** Recorded data follows **
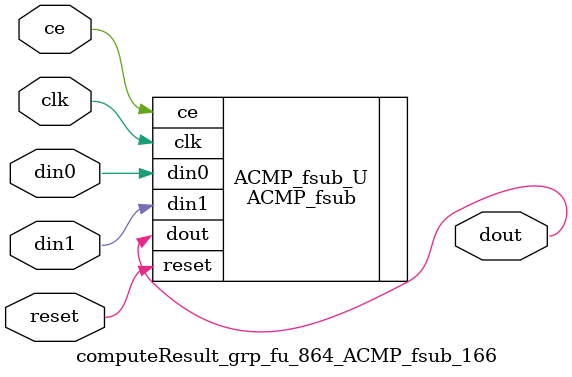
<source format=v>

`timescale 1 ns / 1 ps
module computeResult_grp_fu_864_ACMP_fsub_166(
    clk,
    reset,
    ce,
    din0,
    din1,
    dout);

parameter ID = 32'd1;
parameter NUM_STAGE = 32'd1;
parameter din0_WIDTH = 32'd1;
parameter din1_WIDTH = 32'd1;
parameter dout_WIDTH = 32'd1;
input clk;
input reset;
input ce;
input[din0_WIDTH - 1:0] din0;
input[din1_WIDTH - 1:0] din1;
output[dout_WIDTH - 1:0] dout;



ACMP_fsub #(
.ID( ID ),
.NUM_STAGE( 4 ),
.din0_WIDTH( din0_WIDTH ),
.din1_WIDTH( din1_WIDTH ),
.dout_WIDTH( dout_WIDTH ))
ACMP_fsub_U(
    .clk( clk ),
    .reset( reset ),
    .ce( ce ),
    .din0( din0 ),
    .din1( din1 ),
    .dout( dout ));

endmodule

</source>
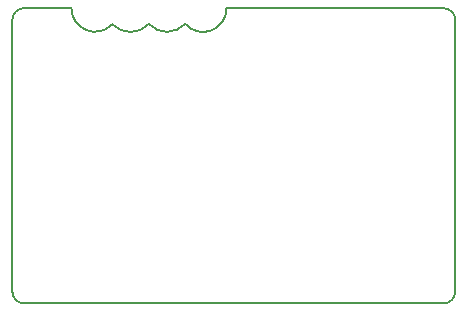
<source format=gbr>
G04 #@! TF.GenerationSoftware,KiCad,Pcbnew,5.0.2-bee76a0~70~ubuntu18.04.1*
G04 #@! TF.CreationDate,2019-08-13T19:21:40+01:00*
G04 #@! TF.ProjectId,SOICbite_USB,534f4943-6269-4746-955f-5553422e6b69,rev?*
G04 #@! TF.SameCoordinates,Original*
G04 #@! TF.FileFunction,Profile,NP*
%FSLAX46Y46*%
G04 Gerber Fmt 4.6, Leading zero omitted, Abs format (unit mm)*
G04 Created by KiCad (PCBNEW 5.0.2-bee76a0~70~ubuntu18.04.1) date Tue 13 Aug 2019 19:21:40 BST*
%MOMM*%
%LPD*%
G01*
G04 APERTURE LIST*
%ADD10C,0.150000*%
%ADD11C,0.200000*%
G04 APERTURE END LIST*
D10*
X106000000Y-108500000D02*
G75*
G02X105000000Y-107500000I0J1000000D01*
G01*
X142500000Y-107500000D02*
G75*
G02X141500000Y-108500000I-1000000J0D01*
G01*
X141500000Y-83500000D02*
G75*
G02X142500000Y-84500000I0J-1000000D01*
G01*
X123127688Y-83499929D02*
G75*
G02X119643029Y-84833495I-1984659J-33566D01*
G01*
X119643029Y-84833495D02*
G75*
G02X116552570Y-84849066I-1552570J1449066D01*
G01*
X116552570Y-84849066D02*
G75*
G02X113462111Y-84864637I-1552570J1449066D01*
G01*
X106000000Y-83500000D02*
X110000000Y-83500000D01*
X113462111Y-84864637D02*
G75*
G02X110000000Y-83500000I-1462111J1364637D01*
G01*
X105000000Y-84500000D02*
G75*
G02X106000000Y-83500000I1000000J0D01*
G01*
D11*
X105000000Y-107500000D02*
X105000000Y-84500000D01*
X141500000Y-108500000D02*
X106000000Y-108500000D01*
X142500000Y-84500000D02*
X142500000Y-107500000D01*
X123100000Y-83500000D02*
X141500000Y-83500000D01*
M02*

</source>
** End of Recorded data **
** Recorded data follows **
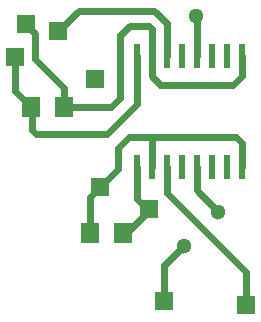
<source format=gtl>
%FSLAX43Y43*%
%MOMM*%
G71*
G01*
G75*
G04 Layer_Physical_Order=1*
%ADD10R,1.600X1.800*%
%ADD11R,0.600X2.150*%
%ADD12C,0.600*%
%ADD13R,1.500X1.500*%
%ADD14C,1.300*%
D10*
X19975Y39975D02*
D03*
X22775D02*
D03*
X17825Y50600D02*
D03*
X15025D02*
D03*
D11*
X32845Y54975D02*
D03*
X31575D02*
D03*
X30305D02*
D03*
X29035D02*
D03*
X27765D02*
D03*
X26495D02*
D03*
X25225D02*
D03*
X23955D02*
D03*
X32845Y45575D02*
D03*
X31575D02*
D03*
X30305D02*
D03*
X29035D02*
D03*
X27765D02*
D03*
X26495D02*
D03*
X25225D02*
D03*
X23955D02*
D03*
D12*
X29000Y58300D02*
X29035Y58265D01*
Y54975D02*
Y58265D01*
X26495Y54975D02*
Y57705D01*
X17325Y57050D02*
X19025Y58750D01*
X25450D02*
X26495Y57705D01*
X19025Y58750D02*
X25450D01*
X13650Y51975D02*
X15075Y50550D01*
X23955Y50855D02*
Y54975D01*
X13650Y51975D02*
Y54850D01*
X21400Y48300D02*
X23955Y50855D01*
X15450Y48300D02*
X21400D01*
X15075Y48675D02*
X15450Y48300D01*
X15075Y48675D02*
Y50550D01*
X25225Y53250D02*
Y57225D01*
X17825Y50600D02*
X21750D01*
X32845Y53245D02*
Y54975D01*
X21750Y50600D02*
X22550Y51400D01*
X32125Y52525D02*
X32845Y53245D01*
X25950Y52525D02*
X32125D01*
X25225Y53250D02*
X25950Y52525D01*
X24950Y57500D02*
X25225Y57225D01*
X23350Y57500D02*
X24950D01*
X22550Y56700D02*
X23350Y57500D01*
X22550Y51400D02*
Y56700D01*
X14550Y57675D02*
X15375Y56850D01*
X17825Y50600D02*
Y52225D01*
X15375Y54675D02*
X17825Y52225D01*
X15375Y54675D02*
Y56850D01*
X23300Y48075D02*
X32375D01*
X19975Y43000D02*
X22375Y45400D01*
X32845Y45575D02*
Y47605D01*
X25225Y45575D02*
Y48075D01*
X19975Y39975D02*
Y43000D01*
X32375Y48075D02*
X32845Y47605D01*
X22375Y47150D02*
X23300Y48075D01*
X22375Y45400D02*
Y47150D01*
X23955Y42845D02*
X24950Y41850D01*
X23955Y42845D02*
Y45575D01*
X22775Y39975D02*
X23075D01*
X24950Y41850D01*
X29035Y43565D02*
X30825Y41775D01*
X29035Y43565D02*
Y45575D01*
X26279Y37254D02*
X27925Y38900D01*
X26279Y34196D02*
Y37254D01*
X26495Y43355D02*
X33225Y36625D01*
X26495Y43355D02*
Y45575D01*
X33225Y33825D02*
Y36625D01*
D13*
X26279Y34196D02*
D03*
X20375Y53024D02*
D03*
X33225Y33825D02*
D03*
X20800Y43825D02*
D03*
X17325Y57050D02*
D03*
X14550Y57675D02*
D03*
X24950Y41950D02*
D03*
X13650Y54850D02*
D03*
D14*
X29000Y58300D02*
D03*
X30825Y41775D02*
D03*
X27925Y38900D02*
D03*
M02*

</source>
** End of Recorded data **
# Prompt:
Reading through the records above, report each line in which the string "KiCad" is found.

# Solved exercise:
G04 #@! TF.GenerationSoftware,KiCad,Pcbnew,5.0.2-bee76a0~70~ubuntu18.04.1*
G04 Created by KiCad (PCBNEW 5.0.2-bee76a0~70~ubuntu18.04.1) date Tue 13 Aug 2019 19:21:40 BST*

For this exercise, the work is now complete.